The outlook has many risks and growth will decrease slightly, but stagflation is not one of them. As long as demand remains strong from the consumer and business, perma-bulls should not lose sleep over the next year.
Debt
President Biden’s comments over the debt ceiling was a reminder of how far apart Democrats and Republicans are over increasing the country’s borrowing limit. Congress will undoubtedly bring the US to the brink of failing its debt for the first time ever, before some agreement is reached. Dragging the debt ceiling as close to the October 18th deadline will undoubtedly unnerve some investors.

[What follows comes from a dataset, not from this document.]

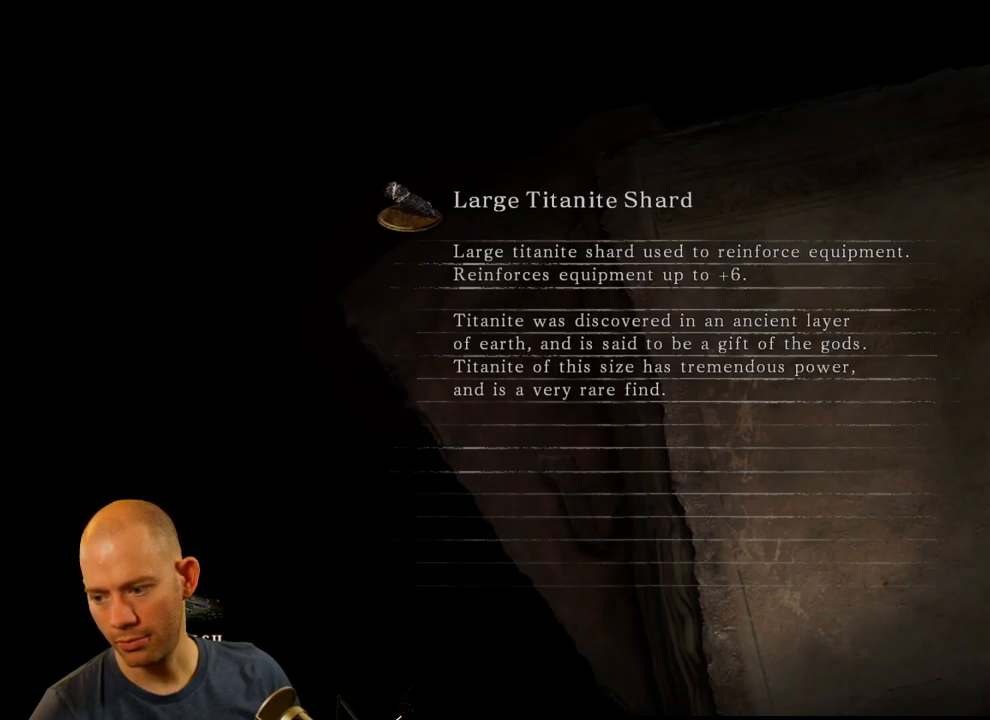
{"buttons": ["L2"], "left_stick": "center", "right_stick": "center", "events": [[17, "R1", "up"], [350, "R1", "down"], [434, "R1", "up"]]}
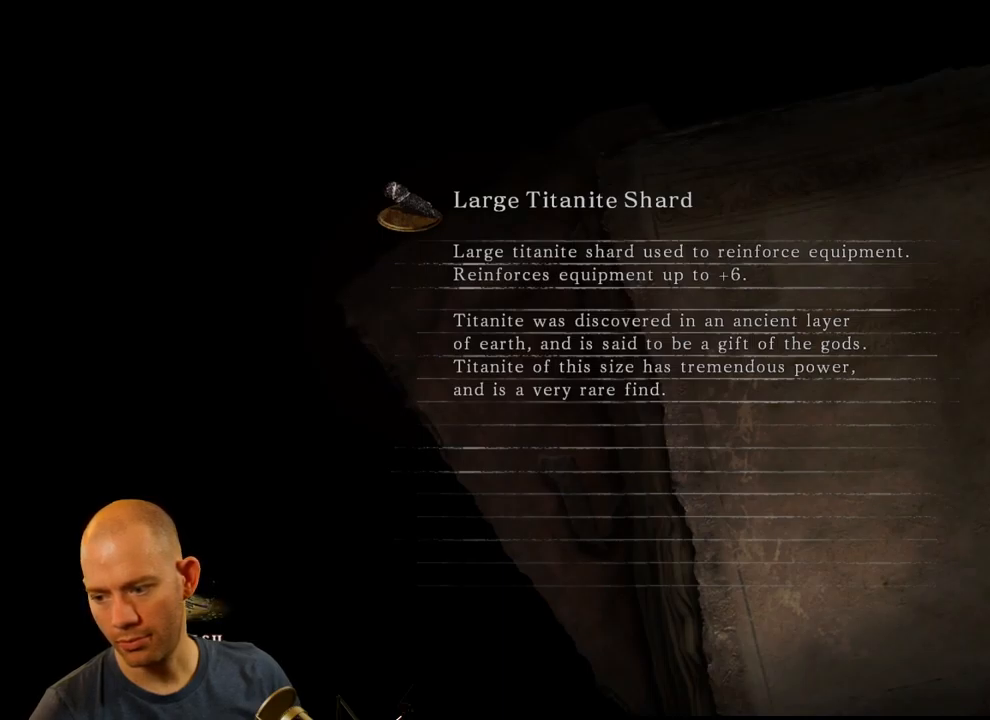
{"buttons": ["L2", "R1"], "left_stick": "center", "right_stick": "center", "events": [[17, "R1", "down"], [117, "R1", "up"], [234, "R1", "down"], [317, "R1", "up"], [400, "R1", "down"]]}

DC looks like it is poised for a couple more weeks of posturing before Democrats trim the $3.5 trillion spending bill. Risk appetite is struggling as the blue wave’s last major initiative will likely be chopped down to something closer to $2 trillion and while markets widely anticipate a Fed taper announcement on November 3rd.
FX
The dollar is lower across the board, but undoubtedly still king. The dollar still looks bullish over the short-term as risks to the outlook from Evergrande and tensions between Xi/Biden will drive safe-haven flows, while inflationary pressures will keep the Treasury curve steepener trade going. If EUR/USD has 1.1550 breached, momentum selling could peak around the 1.14 level.